The Land Registration Ordinance requires charging orders to be registered. Section 17 of the same ordinance requires them to be re-registered every 5 years. Where there are two charging orders, A and B, with A initially having priority over B, the later re-registration (or failure to re-register within the stated time period) does not give B priority over A (even during the period before B needs to re-register). Failure to re-register only affects A’s priority vis-a-vis interests that arise after A’s failure to re-register on time.

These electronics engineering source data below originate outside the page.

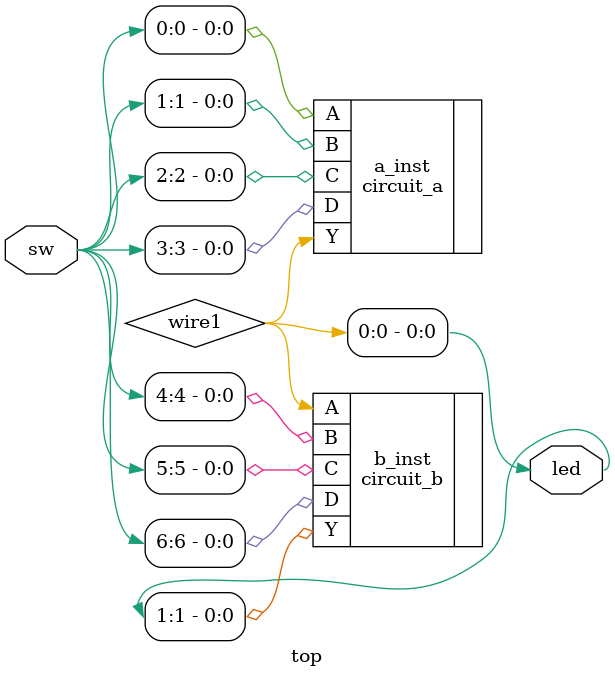
<source format=v>
module top(
    input [6:0]sw,
    output [1:0]led
);

wire wire1;

circuit_a a_inst(
    .A(sw[0]),
    .B(sw[1]),
    .C(sw[2]),
    .D(sw[3]),
    .Y(wire1)
);

assign led[0] = wire1;


circuit_b b_inst(
    .A(wire1),
    .B(sw[4]),
    .C(sw[5]),
    .D(sw[6]),
    .Y(led[1])
    
);

endmodule
</source>
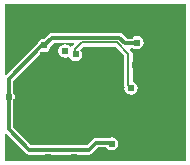
<source format=gbl>
G04*
G04 #@! TF.GenerationSoftware,Altium Limited,Altium Designer,19.0.15 (446)*
G04*
G04 Layer_Physical_Order=4*
G04 Layer_Color=16711680*
%FSLAX24Y24*%
%MOIN*%
G70*
G01*
G75*
%ADD13C,0.0079*%
%ADD42C,0.0240*%
%ADD43C,0.0118*%
G36*
X3214Y-2230D02*
X-2820D01*
Y-1328D01*
X-2770Y-1308D01*
X-2113Y-1965D01*
X-2060Y-2000D01*
X-1998Y-2012D01*
X-2D01*
X61Y-2000D01*
X113Y-1965D01*
X303Y-1774D01*
X564D01*
X589Y-1812D01*
X662Y-1861D01*
X748Y-1878D01*
X834Y-1861D01*
X907Y-1812D01*
X955Y-1739D01*
X972Y-1654D01*
X955Y-1568D01*
X907Y-1495D01*
X834Y-1446D01*
X748Y-1429D01*
X662Y-1446D01*
X657Y-1450D01*
X236D01*
X174Y-1462D01*
X122Y-1498D01*
X-69Y-1688D01*
X-1931D01*
X-2525Y-1094D01*
Y-262D01*
X-2480Y-194D01*
X-2463Y-108D01*
X-2480Y-22D01*
X-2525Y45D01*
Y427D01*
X-1543Y1409D01*
X-1496Y1400D01*
X-1410Y1417D01*
X-1337Y1465D01*
X-1289Y1538D01*
X-1273Y1618D01*
X-1171Y1720D01*
X-515D01*
X-496Y1673D01*
X-560Y1609D01*
X-574Y1589D01*
X-633Y1588D01*
X-639Y1596D01*
X-711Y1644D01*
X-797Y1661D01*
X-883Y1644D01*
X-956Y1596D01*
X-1004Y1523D01*
X-1022Y1437D01*
X-1004Y1351D01*
X-956Y1278D01*
X-883Y1230D01*
X-797Y1213D01*
X-711Y1230D01*
X-704Y1235D01*
X-642Y1216D01*
X-609Y1166D01*
X-536Y1118D01*
X-450Y1101D01*
X-364Y1118D01*
X-291Y1166D01*
X-243Y1239D01*
X-226Y1325D01*
X-243Y1411D01*
X-288Y1479D01*
X-185Y1582D01*
X874Y1582D01*
X1164Y1292D01*
Y290D01*
X1175Y235D01*
X1182Y226D01*
X1176Y196D01*
X1193Y110D01*
X1241Y37D01*
X1314Y-11D01*
X1400Y-28D01*
X1486Y-11D01*
X1559Y37D01*
X1607Y110D01*
X1624Y196D01*
X1607Y282D01*
X1559Y355D01*
X1486Y403D01*
X1448Y411D01*
Y1351D01*
X1437Y1406D01*
X1407Y1452D01*
X1372Y1487D01*
X1391Y1533D01*
X1467D01*
X1504Y1508D01*
X1590Y1491D01*
X1676Y1508D01*
X1749Y1556D01*
X1797Y1629D01*
X1814Y1715D01*
X1797Y1801D01*
X1749Y1874D01*
X1676Y1922D01*
X1590Y1939D01*
X1504Y1922D01*
X1431Y1874D01*
X1420Y1857D01*
X1260D01*
X1121Y1996D01*
X1068Y2032D01*
X1006Y2044D01*
X-1238D01*
X-1300Y2032D01*
X-1353Y1996D01*
X-1502Y1847D01*
X-1582Y1831D01*
X-1655Y1783D01*
X-1703Y1710D01*
X-1704Y1707D01*
X-2770Y640D01*
X-2820Y661D01*
Y3017D01*
X3214D01*
Y-2230D01*
D02*
G37*
D13*
X-244Y1724D02*
X933Y1724D01*
X1306Y290D02*
X1400Y196D01*
X1306Y290D02*
Y1351D01*
X933Y1724D02*
X1306Y1351D01*
X-460Y1345D02*
Y1508D01*
X-244Y1724D01*
D42*
X-492Y-1329D02*
D03*
Y-2106D02*
D03*
X-984Y-984D02*
D03*
X-1506Y-719D02*
D03*
X-797Y1437D02*
D03*
X-1370Y-2110D02*
D03*
X1360D02*
D03*
X1760Y-641D02*
D03*
X2440Y0D02*
D03*
X2120Y405D02*
D03*
X1368Y1939D02*
D03*
X1400Y196D02*
D03*
X1590Y1715D02*
D03*
X1530Y979D02*
D03*
X2410Y1431D02*
D03*
X-150Y1375D02*
D03*
X-450Y1325D02*
D03*
X3091Y1939D02*
D03*
X1998Y-1348D02*
D03*
X3091Y-2106D02*
D03*
X2254Y2894D02*
D03*
X2697Y30D02*
D03*
Y-659D02*
D03*
X-1496Y1624D02*
D03*
X3091Y-1348D02*
D03*
X1998Y-2106D02*
D03*
X1063Y-1063D02*
D03*
X1367Y-1634D02*
D03*
X472Y-1850D02*
D03*
X728Y-2106D02*
D03*
X748Y-1654D02*
D03*
X-2687Y-108D02*
D03*
X3091Y-659D02*
D03*
X2203Y-657D02*
D03*
X3091Y30D02*
D03*
X433Y-433D02*
D03*
X0D02*
D03*
X-433D02*
D03*
X433Y0D02*
D03*
X0D02*
D03*
X-433D02*
D03*
X433Y433D02*
D03*
X0D02*
D03*
X-433D02*
D03*
X3091Y2894D02*
D03*
X1407D02*
D03*
X-1526Y1319D02*
D03*
X-2697Y2894D02*
D03*
X-1220D02*
D03*
X305D02*
D03*
X-2697Y-1555D02*
D03*
Y1437D02*
D03*
X3100Y1043D02*
D03*
X-2697Y-2106D02*
D03*
X-2402Y1929D02*
D03*
X-2087D02*
D03*
X-2431Y-709D02*
D03*
X-2431Y-276D02*
D03*
X-1220Y2244D02*
D03*
X39Y2451D02*
D03*
X344Y2126D02*
D03*
D43*
X1193Y1695D02*
X1600D01*
X-2687Y-1161D02*
X-1998Y-1850D01*
X-2D01*
X236Y-1612D01*
X-1238Y1882D02*
X1006D01*
X1193Y1695D01*
X-1496Y1624D02*
X-1238Y1882D01*
X-1557Y1624D02*
X-1496D01*
X-2687Y494D02*
X-1557Y1624D01*
X-2687Y-108D02*
Y494D01*
Y-1161D02*
Y-108D01*
X236Y-1612D02*
X707D01*
X748Y-1654D01*
M02*

</source>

In Incorporated Owners of Century Centre v Bank of China (Hong Kong) Ltd ([2011] HKEC 864) Bank of China obtained and registered charging orders nisi and absolute in respect of certain property in 2001. HSBC obtained and registered  charging orders nisi and absolute in respect of the same property in 2002. Section 17 of the same ordinance requires them to be re-registered every 5 years. Each bank made its first re-registration within 5 years and Bank of China made its second re-registration in 2010 (a few weeks late). HSBC argued that it had priority (even if re-registration occurred within time) because the effect of re-registration was that the re-registered charging order was postponed to any existing registered charging orders. This argument failed. The re-registered charging order retained whatever priority it had previously enjoyed as against interests (including other charging orders). Were it not so, the priority of one interest over another would vary depending upon when the question of priority had to be addressed. Thus, on HSBC’s argument, it would enjoy priority from 2010 (the date of Bank of China’s registration) until the time came for it to re-register (when Bank of China would resume priority). Authority and principle were against HSBC’s submission. Bank of China had priority.